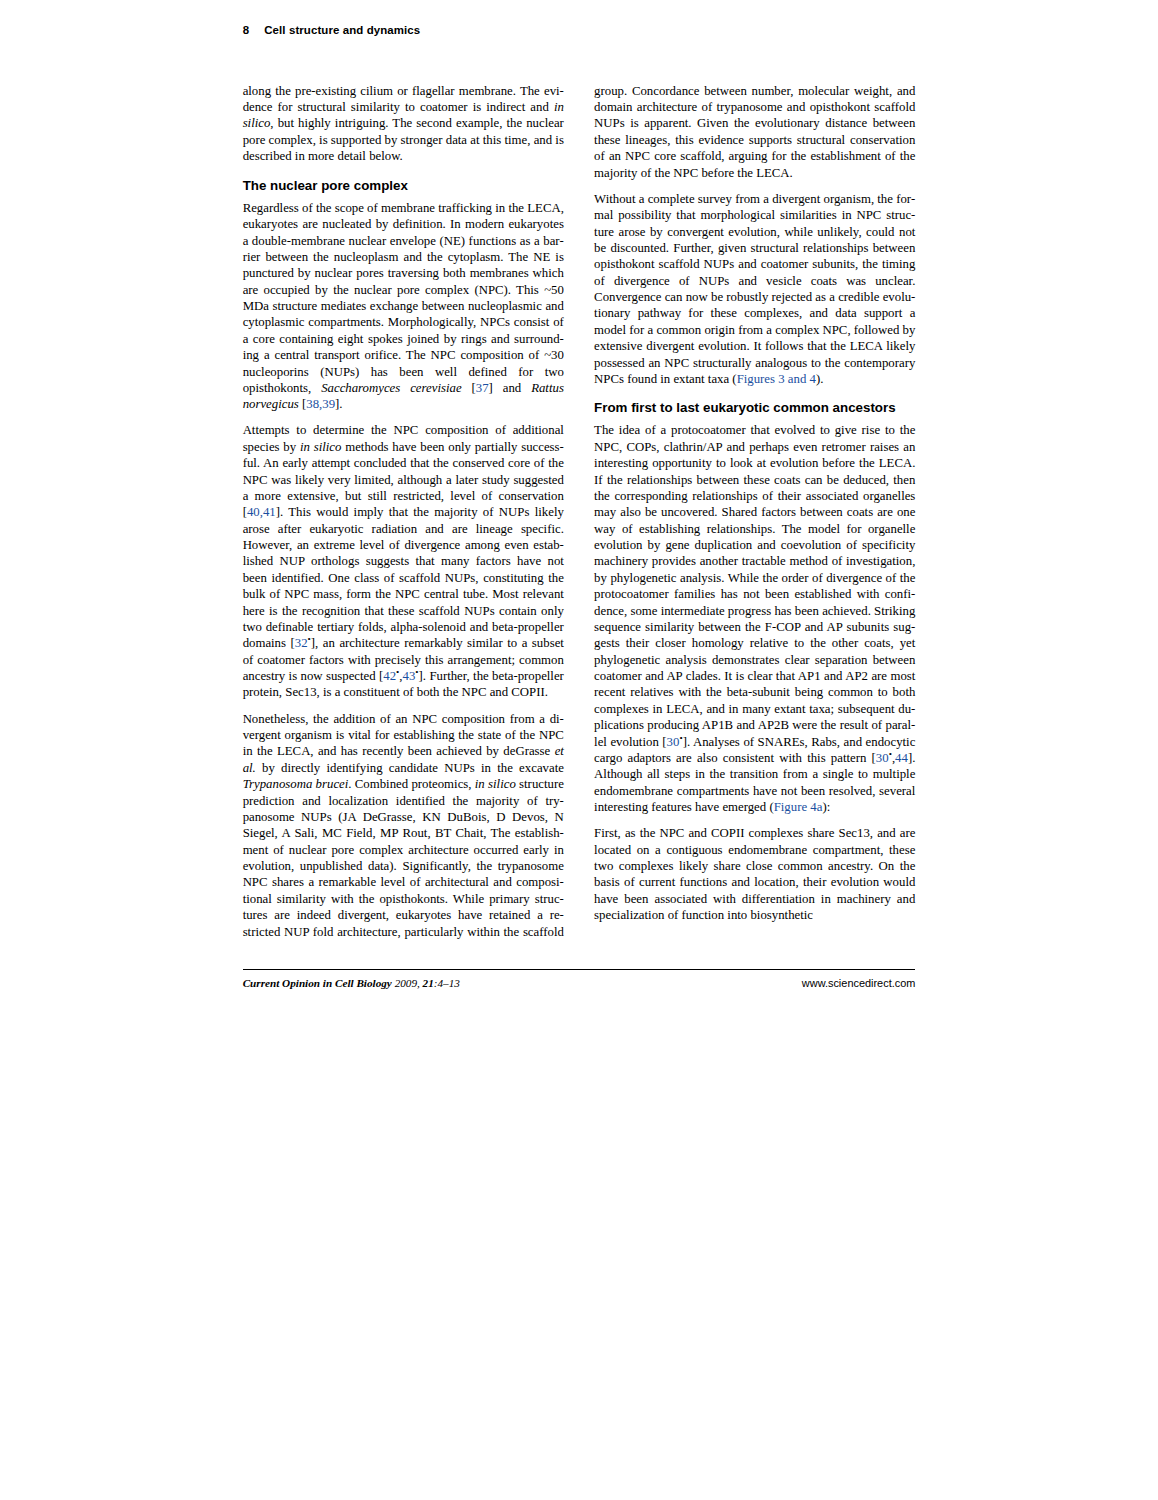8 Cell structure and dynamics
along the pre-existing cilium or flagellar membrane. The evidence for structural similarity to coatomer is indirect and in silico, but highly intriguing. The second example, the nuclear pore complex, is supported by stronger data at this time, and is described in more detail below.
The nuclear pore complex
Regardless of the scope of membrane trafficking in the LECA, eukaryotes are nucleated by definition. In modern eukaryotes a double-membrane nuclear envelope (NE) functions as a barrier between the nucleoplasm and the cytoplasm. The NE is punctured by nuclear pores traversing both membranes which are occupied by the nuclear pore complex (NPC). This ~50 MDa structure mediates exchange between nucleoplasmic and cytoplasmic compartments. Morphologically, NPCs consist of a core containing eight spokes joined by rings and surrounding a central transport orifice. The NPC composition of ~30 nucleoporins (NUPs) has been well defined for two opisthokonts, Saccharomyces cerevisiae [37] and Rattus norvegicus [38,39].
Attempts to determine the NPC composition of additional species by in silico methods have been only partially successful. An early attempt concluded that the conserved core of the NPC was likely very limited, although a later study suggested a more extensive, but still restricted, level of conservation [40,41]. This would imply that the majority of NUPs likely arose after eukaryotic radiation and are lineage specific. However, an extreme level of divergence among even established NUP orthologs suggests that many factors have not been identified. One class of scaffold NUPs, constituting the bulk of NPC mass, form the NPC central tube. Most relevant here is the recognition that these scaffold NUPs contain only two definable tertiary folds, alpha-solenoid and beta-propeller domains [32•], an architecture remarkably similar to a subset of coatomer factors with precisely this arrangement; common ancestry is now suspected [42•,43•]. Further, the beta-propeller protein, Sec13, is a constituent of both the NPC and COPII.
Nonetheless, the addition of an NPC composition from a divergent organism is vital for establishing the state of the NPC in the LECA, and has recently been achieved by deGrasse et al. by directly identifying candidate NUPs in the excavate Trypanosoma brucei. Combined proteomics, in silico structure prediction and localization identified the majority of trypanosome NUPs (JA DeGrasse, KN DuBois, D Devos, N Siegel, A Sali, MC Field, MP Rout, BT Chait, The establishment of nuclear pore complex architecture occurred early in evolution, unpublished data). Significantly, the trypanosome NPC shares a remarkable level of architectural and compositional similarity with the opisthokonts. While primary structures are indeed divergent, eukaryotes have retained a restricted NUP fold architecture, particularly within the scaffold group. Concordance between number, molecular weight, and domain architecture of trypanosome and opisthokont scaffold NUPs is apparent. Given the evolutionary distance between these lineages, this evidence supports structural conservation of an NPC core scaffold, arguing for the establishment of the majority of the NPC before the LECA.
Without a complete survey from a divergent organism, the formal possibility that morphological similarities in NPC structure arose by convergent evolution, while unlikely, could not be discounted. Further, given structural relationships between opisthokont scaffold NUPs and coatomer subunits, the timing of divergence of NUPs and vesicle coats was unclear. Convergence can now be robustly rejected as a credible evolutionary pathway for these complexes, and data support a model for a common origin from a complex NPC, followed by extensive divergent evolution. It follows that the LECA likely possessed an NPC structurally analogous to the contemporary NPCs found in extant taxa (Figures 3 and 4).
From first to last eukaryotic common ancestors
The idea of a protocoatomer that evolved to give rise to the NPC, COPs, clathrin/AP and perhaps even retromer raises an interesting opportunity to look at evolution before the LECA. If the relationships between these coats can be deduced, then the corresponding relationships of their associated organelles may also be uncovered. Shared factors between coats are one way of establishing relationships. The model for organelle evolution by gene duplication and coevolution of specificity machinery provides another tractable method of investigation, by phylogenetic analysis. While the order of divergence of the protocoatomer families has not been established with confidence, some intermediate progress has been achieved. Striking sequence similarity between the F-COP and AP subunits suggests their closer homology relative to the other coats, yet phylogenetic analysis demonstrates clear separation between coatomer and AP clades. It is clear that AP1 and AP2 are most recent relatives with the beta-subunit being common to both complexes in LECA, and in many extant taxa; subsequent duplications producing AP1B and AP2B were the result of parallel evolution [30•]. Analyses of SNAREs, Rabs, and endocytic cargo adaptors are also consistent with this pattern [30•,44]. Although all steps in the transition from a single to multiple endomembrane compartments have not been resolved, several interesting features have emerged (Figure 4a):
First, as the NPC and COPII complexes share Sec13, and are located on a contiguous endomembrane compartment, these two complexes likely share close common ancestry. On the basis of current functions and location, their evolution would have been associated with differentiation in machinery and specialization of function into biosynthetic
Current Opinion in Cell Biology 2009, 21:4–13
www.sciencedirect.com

==

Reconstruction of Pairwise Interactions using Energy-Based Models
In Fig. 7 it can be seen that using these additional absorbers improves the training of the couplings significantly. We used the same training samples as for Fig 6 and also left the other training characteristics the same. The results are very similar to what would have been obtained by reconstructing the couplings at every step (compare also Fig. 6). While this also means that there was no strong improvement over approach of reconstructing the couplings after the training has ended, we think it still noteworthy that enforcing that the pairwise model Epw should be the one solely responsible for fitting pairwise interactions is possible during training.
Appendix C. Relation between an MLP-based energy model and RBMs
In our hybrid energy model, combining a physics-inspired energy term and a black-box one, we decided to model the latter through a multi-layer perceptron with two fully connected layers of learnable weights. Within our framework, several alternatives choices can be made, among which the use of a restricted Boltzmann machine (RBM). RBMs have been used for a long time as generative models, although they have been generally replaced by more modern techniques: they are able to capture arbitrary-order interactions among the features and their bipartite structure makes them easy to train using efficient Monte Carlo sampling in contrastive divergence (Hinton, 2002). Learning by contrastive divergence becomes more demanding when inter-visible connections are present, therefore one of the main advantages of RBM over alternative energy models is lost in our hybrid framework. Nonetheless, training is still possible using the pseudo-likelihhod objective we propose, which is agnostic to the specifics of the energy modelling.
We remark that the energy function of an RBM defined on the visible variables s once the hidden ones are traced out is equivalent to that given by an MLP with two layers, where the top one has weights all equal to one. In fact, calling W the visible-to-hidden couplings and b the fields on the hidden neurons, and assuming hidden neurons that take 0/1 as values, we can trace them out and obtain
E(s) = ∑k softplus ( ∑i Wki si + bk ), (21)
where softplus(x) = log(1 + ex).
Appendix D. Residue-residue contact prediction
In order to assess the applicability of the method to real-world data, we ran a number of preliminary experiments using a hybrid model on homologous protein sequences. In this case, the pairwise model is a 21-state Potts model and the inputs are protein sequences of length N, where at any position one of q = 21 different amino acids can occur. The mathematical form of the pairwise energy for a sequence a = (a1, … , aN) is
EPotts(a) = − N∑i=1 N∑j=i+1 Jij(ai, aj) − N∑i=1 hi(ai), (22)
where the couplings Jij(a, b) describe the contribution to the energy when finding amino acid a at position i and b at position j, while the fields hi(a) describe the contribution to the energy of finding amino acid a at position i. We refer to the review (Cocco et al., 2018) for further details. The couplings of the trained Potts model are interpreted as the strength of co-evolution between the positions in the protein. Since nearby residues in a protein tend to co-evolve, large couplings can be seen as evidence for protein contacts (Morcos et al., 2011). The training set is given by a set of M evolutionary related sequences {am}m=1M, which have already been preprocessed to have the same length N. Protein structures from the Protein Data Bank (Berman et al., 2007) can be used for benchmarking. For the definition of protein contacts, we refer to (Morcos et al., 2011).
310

...

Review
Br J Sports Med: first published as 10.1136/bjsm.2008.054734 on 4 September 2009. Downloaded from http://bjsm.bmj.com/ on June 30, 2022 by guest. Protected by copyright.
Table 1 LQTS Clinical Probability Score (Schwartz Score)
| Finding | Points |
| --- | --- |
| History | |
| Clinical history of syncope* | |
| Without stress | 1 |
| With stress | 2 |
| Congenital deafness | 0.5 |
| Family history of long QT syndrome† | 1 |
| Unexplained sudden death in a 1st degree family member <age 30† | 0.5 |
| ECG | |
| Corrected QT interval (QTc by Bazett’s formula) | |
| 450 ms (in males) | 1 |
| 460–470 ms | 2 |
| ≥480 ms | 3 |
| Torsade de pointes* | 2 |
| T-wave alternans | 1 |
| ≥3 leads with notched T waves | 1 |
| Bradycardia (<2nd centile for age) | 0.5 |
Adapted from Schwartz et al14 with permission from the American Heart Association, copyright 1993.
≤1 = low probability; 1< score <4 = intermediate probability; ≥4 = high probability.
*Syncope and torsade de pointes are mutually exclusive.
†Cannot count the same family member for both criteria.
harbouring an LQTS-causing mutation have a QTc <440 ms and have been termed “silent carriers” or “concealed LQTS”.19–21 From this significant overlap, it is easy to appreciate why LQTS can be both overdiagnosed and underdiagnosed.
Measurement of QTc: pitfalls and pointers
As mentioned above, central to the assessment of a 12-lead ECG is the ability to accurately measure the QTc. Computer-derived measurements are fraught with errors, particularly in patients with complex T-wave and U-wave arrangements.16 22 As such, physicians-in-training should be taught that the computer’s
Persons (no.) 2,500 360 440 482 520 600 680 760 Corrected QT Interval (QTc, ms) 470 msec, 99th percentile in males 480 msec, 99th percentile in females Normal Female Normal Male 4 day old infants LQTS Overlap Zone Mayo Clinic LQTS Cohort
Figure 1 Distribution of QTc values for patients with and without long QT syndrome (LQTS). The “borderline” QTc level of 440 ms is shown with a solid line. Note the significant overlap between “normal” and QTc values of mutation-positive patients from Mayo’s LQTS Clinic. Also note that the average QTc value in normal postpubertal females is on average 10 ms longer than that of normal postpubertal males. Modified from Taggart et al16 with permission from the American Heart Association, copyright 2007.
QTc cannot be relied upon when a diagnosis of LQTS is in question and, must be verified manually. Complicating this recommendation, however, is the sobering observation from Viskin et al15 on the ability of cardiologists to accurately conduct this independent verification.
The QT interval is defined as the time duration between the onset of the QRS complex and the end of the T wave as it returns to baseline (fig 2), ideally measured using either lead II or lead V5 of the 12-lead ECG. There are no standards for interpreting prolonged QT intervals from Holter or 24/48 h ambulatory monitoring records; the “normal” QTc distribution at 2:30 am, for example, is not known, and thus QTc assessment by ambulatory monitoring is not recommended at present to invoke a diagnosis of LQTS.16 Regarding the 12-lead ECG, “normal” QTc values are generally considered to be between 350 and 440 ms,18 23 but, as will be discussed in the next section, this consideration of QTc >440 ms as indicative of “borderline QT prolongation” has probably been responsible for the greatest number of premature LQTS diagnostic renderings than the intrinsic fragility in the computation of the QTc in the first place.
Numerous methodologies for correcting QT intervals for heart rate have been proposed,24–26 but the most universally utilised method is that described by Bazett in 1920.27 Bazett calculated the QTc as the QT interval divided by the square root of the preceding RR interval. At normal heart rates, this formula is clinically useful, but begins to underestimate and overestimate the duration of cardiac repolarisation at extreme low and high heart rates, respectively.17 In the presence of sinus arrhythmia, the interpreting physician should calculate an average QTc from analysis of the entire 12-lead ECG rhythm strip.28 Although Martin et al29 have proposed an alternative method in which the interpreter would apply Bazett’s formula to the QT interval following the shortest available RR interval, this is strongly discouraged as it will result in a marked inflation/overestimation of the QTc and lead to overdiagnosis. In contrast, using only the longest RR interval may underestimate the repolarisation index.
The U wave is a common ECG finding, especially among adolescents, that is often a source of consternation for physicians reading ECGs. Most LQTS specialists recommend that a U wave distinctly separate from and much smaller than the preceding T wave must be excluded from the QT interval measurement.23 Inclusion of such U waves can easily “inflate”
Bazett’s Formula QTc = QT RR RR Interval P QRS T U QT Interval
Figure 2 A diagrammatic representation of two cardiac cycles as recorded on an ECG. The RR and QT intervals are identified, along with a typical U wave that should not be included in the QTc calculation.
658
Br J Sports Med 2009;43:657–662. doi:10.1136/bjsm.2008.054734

* WHAT YOU HAVE TO DO *
Determine how many lines in the records above hold the word "bjsm", and answer with that number only.

* SOLUTION TO THIS EXERCISE *
2